[Directions]
#1 Recast the paragraph that begins "TEELA was measured by" from the passage on test-taker measures as a short bulleted list, keeping its main facts.
#2 Resume the passage on test-taker measures, picking up right after its final sentence.

Two subscales from the Multidimensional Scales of Perceived Self-Efficacy (Bandura, 1989, as cited in Williams & Coombs, 1996) were selected and revised for use in the present study: PSE-SRL and PSE-AA. The PSE-SRL subscale was composed of 10 items, measuring test takers’ perceived ability to use diverse self-regulated learning strategies. The PSE-AA subscale consisted of six items assessing test takers’ perceived capability to gain success in six aspects: English vocabulary, grammar, reading, listening, speaking, and writing. Participants rated the strength of their belief on a 7-point scale ranging from 1, “not well at all”, to 7, “very well”. The Cronbach’s alphas of the PSE-SRL and PSE-AA subscales were .952 and .958, respectively.
Test takers’ extracurricular English learning activities
TEELA was measured by a six-item subscale modified from the “test-related English activities outside school” subscale in the study of Cheng et al. (2010). Items in the TEELA scale measured test takers’ frequency of engaging in TEELA in the past year. The items were responded to on a 7-point Likert scale with values varying from 1, “never”, to 7, “every time”. The Cronbach’s alpha of this subscale was .940.
Test-takers’ perceptions of exam-approaching
This construct is represented by three grades in high school. The higher the grade, the stronger test takers’ perceptions or senses of the exam-approaching. Because the NMET is held at the end of senior three, the grade 3 students are the closest to the examination. As a consequence, compared with grade 1 and 2 students, grade 3 students face more pressure of Gaokao and spend more time and energy in test preparation (Cao, 2016), It is thus reasonable to infer that with the advance of grade, students’ perceptions of the time of testing become increasingly intense.

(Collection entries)
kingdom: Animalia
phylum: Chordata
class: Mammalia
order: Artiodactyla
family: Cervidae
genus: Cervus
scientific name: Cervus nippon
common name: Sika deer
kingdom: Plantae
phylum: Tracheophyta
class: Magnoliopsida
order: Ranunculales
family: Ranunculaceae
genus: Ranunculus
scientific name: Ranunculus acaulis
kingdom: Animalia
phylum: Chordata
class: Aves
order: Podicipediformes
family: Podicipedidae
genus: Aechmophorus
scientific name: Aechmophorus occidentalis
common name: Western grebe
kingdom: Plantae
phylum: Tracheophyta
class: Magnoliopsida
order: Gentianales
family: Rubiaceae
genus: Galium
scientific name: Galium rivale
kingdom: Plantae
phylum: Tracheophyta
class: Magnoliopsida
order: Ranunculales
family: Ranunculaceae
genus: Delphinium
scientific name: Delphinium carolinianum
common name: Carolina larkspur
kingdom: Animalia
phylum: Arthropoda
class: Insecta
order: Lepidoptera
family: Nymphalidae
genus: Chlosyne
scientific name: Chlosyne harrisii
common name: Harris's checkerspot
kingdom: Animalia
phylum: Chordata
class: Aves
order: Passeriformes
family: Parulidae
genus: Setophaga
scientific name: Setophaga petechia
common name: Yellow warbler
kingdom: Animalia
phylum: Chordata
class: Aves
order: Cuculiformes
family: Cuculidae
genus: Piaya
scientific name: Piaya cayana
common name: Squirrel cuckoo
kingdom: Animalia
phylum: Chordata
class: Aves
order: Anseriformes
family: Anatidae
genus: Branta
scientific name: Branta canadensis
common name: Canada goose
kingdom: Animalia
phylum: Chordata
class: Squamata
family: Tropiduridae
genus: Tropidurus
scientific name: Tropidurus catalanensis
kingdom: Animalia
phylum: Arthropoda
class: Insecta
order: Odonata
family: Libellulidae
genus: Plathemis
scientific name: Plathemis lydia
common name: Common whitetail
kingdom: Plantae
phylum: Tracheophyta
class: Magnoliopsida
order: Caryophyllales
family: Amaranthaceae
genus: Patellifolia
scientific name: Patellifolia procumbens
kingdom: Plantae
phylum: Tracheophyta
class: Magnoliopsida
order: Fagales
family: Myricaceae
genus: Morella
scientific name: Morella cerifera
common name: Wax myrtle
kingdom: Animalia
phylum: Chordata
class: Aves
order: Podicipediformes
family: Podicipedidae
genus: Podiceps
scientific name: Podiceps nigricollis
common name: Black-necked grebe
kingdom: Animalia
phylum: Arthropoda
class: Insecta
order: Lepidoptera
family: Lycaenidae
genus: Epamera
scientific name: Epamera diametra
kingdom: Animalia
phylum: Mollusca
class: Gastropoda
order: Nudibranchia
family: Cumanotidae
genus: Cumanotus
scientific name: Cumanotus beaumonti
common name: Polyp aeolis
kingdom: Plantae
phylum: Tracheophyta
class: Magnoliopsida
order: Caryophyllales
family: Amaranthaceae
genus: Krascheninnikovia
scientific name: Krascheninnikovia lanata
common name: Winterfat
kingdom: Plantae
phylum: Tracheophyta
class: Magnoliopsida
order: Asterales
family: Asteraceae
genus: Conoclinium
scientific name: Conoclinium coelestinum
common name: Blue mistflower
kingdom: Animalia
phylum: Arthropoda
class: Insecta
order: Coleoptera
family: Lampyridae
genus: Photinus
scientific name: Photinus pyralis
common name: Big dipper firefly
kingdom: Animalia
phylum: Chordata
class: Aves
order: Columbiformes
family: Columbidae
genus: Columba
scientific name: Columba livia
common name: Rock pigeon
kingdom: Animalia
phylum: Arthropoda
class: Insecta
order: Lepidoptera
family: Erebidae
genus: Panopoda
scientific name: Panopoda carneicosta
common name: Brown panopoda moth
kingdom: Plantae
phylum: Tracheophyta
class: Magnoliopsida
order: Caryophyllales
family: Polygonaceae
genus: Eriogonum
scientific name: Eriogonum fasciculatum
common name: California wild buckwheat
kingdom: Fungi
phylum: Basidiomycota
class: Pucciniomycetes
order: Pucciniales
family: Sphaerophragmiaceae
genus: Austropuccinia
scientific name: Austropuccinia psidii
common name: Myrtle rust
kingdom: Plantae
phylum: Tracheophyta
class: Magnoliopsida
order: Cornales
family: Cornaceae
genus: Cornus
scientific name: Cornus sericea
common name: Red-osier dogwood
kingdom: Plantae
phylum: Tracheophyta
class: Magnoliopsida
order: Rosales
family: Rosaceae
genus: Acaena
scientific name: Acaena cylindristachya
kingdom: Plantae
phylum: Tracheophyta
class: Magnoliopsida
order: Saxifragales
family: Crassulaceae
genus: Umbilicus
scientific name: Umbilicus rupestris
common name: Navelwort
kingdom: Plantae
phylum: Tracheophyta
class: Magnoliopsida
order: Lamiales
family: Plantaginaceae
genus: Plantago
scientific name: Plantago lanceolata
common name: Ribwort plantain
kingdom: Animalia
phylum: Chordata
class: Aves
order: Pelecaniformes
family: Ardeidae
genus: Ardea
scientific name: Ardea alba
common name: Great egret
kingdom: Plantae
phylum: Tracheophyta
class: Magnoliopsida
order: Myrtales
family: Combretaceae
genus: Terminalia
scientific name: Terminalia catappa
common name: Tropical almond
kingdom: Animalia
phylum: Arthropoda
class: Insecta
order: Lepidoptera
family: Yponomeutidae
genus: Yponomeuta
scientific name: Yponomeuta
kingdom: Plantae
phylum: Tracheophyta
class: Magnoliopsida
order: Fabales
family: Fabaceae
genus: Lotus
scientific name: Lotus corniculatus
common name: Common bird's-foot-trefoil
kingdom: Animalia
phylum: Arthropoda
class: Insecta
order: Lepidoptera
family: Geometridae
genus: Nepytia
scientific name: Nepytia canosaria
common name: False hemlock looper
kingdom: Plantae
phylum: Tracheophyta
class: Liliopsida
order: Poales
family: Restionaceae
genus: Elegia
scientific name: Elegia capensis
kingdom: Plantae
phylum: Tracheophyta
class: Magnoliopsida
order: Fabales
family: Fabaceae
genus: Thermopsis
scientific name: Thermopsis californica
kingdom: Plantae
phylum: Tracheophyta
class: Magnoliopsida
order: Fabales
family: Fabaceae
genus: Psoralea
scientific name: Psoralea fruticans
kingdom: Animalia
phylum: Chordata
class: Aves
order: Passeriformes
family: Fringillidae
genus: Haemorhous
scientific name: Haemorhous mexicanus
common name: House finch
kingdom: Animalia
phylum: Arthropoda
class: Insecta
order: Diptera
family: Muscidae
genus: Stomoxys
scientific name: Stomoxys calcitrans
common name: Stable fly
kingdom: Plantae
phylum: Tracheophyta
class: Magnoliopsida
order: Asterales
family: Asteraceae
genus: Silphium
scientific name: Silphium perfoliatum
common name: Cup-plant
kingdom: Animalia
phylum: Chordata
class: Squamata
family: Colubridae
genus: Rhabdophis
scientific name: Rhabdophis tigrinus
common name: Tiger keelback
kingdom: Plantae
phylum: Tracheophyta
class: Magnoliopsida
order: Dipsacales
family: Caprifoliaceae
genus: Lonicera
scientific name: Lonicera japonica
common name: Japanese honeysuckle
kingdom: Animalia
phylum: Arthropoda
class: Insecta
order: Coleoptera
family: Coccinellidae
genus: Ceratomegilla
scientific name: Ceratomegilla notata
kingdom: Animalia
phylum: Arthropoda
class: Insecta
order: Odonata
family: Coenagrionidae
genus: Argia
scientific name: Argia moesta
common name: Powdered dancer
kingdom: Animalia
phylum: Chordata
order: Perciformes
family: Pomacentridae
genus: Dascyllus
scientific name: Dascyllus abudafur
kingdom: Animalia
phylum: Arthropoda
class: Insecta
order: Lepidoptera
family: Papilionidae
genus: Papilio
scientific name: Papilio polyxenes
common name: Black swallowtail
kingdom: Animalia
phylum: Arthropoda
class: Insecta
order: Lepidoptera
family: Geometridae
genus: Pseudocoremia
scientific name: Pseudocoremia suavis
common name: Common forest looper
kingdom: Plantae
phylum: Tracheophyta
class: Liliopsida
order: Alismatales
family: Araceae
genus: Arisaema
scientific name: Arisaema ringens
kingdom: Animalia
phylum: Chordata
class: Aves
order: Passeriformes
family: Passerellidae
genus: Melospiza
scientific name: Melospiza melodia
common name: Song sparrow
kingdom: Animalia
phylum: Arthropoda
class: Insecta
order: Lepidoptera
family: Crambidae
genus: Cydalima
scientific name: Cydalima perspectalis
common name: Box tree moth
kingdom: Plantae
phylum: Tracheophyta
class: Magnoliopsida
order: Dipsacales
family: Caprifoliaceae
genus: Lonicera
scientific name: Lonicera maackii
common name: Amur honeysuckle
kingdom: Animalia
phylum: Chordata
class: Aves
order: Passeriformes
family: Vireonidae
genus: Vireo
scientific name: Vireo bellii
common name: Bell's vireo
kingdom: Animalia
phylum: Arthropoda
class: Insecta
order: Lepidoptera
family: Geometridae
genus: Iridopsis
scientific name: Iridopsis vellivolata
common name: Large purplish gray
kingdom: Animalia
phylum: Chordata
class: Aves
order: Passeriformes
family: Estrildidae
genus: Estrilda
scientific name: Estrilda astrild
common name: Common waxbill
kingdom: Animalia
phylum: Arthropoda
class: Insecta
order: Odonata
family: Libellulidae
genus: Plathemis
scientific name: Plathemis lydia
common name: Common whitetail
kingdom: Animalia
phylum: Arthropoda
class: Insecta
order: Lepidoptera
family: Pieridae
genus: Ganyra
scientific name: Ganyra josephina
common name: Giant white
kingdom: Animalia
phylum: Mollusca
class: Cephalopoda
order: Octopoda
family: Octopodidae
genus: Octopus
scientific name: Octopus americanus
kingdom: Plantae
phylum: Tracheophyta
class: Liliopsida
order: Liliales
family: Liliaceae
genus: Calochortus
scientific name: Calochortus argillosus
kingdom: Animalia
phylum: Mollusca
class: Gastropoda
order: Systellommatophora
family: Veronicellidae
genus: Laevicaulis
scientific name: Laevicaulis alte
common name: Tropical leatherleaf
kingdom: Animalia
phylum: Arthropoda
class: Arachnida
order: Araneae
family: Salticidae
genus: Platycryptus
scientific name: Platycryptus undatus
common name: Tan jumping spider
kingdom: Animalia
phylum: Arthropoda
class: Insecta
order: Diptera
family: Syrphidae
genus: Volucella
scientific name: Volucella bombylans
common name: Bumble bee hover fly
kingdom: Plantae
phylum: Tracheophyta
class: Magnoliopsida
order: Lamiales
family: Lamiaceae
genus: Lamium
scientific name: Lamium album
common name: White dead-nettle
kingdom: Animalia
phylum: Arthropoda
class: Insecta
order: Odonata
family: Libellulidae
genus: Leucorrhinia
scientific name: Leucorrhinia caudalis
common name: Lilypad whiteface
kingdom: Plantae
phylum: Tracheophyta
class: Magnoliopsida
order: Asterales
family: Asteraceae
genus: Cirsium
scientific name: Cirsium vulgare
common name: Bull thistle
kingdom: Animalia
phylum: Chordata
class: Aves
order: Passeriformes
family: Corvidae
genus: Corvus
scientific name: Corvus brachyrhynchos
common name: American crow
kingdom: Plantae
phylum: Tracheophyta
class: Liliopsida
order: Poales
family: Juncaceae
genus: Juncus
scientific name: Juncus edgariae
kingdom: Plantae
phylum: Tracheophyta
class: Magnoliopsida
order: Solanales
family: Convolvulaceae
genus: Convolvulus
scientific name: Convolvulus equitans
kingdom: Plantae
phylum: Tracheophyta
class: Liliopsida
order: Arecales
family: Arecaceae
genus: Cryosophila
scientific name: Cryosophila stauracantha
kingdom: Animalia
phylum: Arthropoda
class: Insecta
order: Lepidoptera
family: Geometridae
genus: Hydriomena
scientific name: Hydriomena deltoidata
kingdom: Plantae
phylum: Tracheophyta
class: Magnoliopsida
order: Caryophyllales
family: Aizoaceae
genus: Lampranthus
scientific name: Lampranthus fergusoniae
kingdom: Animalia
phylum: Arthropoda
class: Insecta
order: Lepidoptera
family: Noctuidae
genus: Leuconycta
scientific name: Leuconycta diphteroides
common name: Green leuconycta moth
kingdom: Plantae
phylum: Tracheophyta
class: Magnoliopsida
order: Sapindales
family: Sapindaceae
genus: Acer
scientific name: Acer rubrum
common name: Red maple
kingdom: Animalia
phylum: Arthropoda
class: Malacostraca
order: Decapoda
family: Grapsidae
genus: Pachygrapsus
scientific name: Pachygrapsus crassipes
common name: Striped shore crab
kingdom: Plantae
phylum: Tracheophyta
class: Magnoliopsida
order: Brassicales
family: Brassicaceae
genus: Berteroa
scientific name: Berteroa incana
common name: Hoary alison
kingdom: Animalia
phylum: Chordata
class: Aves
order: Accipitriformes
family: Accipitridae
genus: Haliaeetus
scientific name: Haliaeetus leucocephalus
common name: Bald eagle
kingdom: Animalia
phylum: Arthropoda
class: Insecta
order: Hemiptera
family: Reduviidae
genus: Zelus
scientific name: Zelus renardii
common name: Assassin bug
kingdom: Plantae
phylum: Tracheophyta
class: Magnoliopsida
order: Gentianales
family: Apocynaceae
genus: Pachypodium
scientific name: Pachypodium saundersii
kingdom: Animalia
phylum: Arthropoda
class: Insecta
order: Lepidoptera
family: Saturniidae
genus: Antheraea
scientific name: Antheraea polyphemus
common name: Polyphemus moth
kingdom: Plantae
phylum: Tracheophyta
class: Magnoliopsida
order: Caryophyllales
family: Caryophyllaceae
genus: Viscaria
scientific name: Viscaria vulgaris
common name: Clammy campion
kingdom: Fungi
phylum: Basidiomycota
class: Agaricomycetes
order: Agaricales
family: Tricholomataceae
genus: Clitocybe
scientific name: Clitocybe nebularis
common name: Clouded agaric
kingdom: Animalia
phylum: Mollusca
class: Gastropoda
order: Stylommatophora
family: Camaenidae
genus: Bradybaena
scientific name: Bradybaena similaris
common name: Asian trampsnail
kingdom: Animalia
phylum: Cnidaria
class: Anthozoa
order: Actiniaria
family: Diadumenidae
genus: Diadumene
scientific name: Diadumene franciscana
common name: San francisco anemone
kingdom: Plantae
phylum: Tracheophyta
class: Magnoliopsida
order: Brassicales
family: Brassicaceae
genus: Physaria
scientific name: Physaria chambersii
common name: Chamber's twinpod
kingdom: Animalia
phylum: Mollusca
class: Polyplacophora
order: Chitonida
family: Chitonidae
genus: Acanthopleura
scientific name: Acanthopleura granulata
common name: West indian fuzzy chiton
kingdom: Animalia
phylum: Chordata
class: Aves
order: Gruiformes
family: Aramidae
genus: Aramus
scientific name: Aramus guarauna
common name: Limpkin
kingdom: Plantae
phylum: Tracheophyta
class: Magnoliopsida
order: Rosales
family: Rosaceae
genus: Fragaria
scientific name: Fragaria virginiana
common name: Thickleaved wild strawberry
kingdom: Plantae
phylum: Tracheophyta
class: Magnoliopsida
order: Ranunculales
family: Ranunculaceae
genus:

[Response list]
#1
- TEELA was measured with a six-item subscale modified from the "test-related English activities outside school" subscale in Cheng et al. (2010).
- The items measured how often test takers engaged in TEELA in the past year.
- Responses used a 7-point Likert scale from 1, "never", to 7, "every time".
- The subscale's Cronbach's alpha was .940.

#2
This study involved a cross-sectional survey conducted in the spring of 2020. To guarantee the reliability of the responses and absolute confidentiality, the participants were assured of anonymity, and they were ensured that only the researcher would see their responses. The survey was created and implemented with a widely used tool—WENJUANXING (http://www.wenjuanxing.com). One advantage of using WENJUANXING is that no missing data will be generated due to its prior setting (if respondents forget to fill in one item, they will be reminded to complete it; otherwise, they cannot continue with the questionnaire). Students who completed and successfully submitted the questionnaire joined in an online lucky draw immediately after their submission, and several types of awards were provided as a token of gratitude from the author.
This study employed the covariance-based Structural Equation Modeling (CB-SEM) technique to answer the research questions with Amos 24. CB-SEM is typically used to test process models developed by a theory (Hayes, 2009; Lei & Wu, 2007). When using CB-SEM, investigators do not find a model to fit the data (Kline, 2016), but test a theory via specifying a model depicting the relationships between the constructs that are described in that theory, with the constructs measured by valid observed variables (Hair Jr. et al., 2019). In doing so, researchers can “evaluate the validity of substantive theories with empirical data” (Lei & Wu, 2007, p. 33), which in turn helps develop a theory (Anderson & Gerbing, 1988). Hence, the present study employed CB-SEM to reveal what happened in the process of the NMET exerting influence on learning.
The maximum likelihood estimation method was employed because it has been known to gain more robust parameter estimates compared with other estimators (e.g., generalized least squares) (Curran, West, & Finch, 1996), even when the observed variables were not on a multivariate normal distribution (Iacobucci, 2010).
To answer the research questions, this study administered three analyses. Firstly, confirmatory factor analysis (CFA) was performed to assess the measurement model. Secondly, mediation analysis was conducted employing bootstrapping (Hayes, 2009) to answer research questions 1 and 2. Finally, the subgroup method and bootstrapping were applied to conduct a moderated mediation analysis to answer research question 3. All the bootstrapping procedures were conducted with 5000 bootstrap samples (Hayes, 2009).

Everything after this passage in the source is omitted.